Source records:
____________________

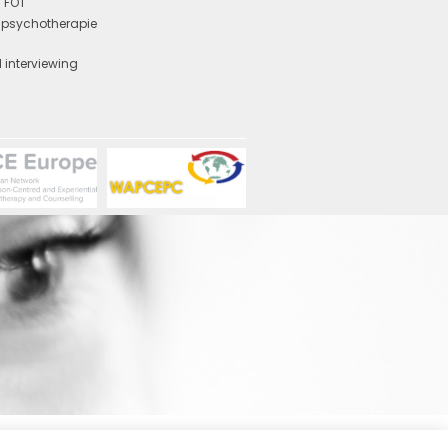
 FOT
e psychotherapie
y
 interviewing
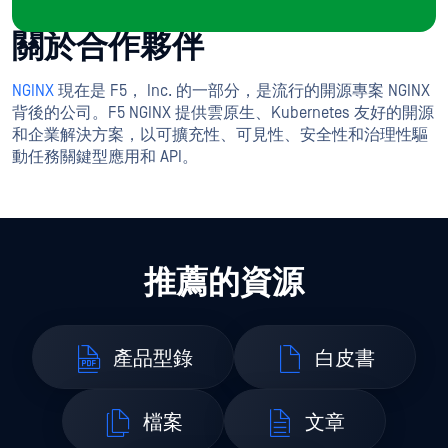
關於合作夥伴
NGINX
現在是 F5， Inc. 的一部分，是流行的開源專案 NGINX
背後的公司。F5 NGINX 提供雲原生、Kubernetes 友好的開源
和企業解決方案，以可擴充性、可見性、安全性和治理性驅
動任務關鍵型應用和 API。
推薦的資源
產品型錄
白皮書
檔案
文章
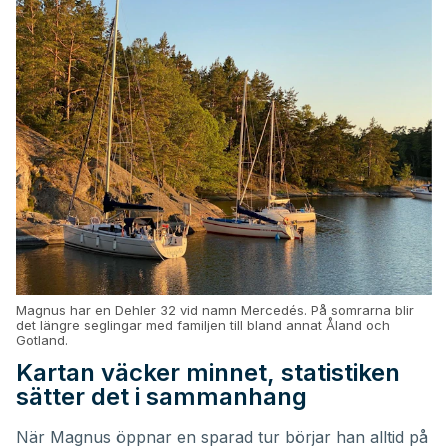
Magnus har en Dehler 32 vid namn Mercedés. På somrarna blir
det längre seglingar med familjen till bland annat Åland och
Gotland.
Kartan väcker minnet, statistiken
sätter det i sammanhang
När Magnus öppnar en sparad tur börjar han alltid på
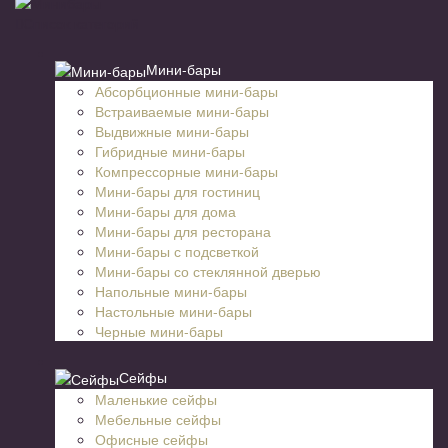
Список категорий
Мини-бары
Абсорбционные мини-бары
Встраиваемые мини-бары
Выдвижные мини-бары
Гибридные мини-бары
Компрессорные мини-бары
Мини-бары для гостиниц
Мини-бары для дома
Мини-бары для ресторана
Мини-бары с подсветкой
Мини-бары со стеклянной дверью
Напольные мини-бары
Настольные мини-бары
Черные мини-бары
Сейфы
Маленькие сейфы
Мебельные сейфы
Офисные сейфы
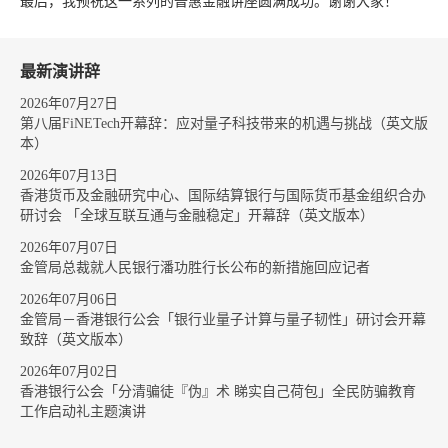
最后，我预祝这一系列的普惠金融讲座圆满成功。谢谢大家！
最新演讲辞
2026年07月27日
第八届FiNETech开幕辞：应对量子科技带来的机遇与挑战（英文版
本）
2026年07月13日
香港货币及金融研究中心、国际结算银行与国际货币基金组织合办
研讨会 「全球互联互通与金融稳定」开幕辞（英文版本）
2026年07月07日
金管局总裁就人民银行潘功胜行长公布的新措施回应记者
2026年07月06日
金管局－香港银行公会「银行业量子计算与量子韧性」研讨会开幕
致辞（英文版本）
2026年07月02日
香港银行公会「分清骗徒『伪』术 睇实自己荷包」全民防骗教育
工作启动礼主题演讲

____________________

Copy every line of the source records above word for word, leaving out the picture markers.

OUTPUT OF THE EXERCISE »
 FOT
e psychotherapie
y
 interviewing
關於合作夥伴
NGINX
現在是 F5， Inc. 的一部分，是流行的開源專案 NGINX
背後的公司。F5 NGINX 提供雲原生、Kubernetes 友好的開源
和企業解決方案，以可擴充性、可見性、安全性和治理性驅
動任務關鍵型應用和 API。
推薦的資源
產品型錄
白皮書
檔案
文章
Magnus har en Dehler 32 vid namn Mercedés. På somrarna blir
det längre seglingar med familjen till bland annat Åland och
Gotland.
Kartan väcker minnet, statistiken
sätter det i sammanhang
När Magnus öppnar en sparad tur börjar han alltid på
Список категорий
Мини-бары
Абсорбционные мини-бары
Встраиваемые мини-бары
Выдвижные мини-бары
Гибридные мини-бары
Компрессорные мини-бары
Мини-бары для гостиниц
Мини-бары для дома
Мини-бары для ресторана
Мини-бары с подсветкой
Мини-бары со стеклянной дверью
Напольные мини-бары
Настольные мини-бары
Черные мини-бары
Сейфы
Маленькие сейфы
Мебельные сейфы
Офисные сейфы
最后，我预祝这一系列的普惠金融讲座圆满成功。谢谢大家！
最新演讲辞
2026年07月27日
第八届FiNETech开幕辞：应对量子科技带来的机遇与挑战（英文版
本）
2026年07月13日
香港货币及金融研究中心、国际结算银行与国际货币基金组织合办
研讨会 「全球互联互通与金融稳定」开幕辞（英文版本）
2026年07月07日
金管局总裁就人民银行潘功胜行长公布的新措施回应记者
2026年07月06日
金管局－香港银行公会「银行业量子计算与量子韧性」研讨会开幕
致辞（英文版本）
2026年07月02日
香港银行公会「分清骗徒『伪』术 睇实自己荷包」全民防骗教育
工作启动礼主题演讲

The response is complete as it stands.